(INFORMATION SHOWN)
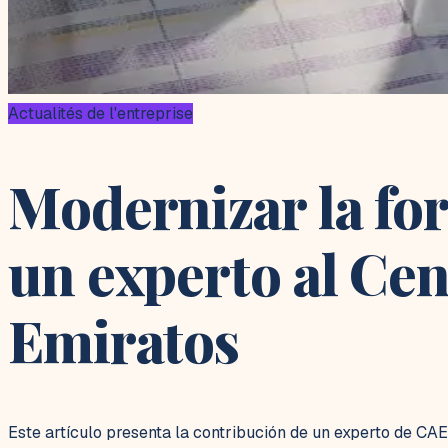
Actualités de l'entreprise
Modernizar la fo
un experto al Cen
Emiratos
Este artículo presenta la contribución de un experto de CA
(End INFORMATION SHOWN)
(INFORMATION SHOWN)
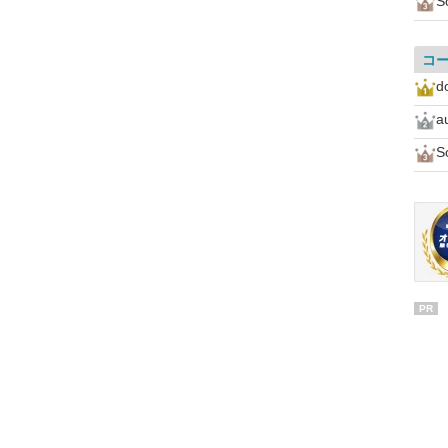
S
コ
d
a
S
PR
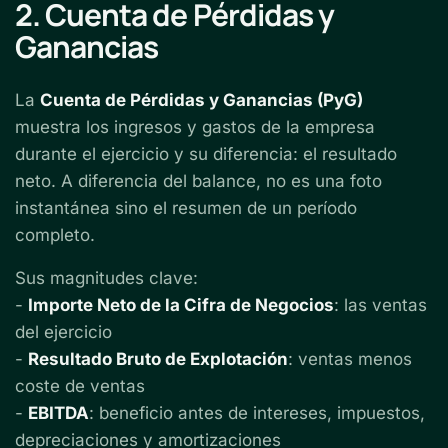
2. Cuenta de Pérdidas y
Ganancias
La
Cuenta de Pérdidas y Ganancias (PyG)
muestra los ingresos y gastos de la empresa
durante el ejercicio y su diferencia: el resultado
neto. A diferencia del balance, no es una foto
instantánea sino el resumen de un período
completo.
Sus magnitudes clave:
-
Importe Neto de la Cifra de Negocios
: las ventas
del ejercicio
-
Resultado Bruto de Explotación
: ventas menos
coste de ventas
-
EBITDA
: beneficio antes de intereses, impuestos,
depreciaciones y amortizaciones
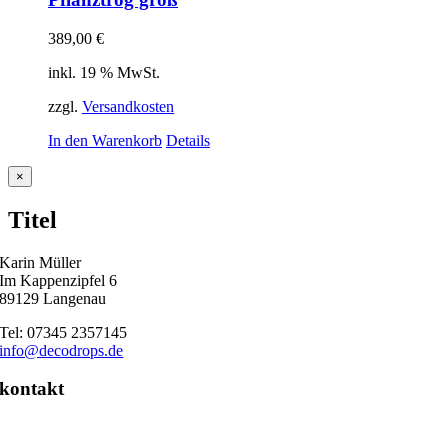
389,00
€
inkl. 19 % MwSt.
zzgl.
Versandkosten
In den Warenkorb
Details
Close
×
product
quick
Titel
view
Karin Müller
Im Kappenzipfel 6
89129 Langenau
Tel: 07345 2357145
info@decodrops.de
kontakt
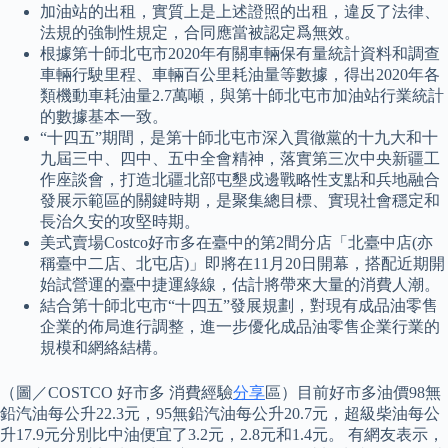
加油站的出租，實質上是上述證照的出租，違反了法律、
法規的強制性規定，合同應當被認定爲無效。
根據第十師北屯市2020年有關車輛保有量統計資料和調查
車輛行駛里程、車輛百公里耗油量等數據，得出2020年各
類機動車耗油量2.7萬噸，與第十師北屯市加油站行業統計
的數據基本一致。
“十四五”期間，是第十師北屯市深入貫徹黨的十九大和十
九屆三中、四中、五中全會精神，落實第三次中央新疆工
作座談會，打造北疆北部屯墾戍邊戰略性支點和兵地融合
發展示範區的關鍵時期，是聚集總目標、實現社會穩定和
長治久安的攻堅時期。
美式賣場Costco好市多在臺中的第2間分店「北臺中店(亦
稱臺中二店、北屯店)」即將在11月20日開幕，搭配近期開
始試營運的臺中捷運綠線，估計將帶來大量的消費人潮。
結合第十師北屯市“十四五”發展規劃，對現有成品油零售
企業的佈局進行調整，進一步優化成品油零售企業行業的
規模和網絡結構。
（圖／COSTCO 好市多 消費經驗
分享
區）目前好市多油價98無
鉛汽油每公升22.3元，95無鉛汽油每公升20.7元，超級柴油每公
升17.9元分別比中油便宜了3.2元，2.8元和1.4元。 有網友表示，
(End INFORMATION SHOWN)
JOB ITEM » Would you quote everything above from the line containing "Actualités de l'entreprise" down to the line containing "Este artículo presenta"? Include both of those lines and nothing else.

EXPECTED OUTPUT »
Actualités de l'entreprise
Modernizar la fo
un experto al Cen
Emiratos
Este artículo presenta la contribución de un experto de CA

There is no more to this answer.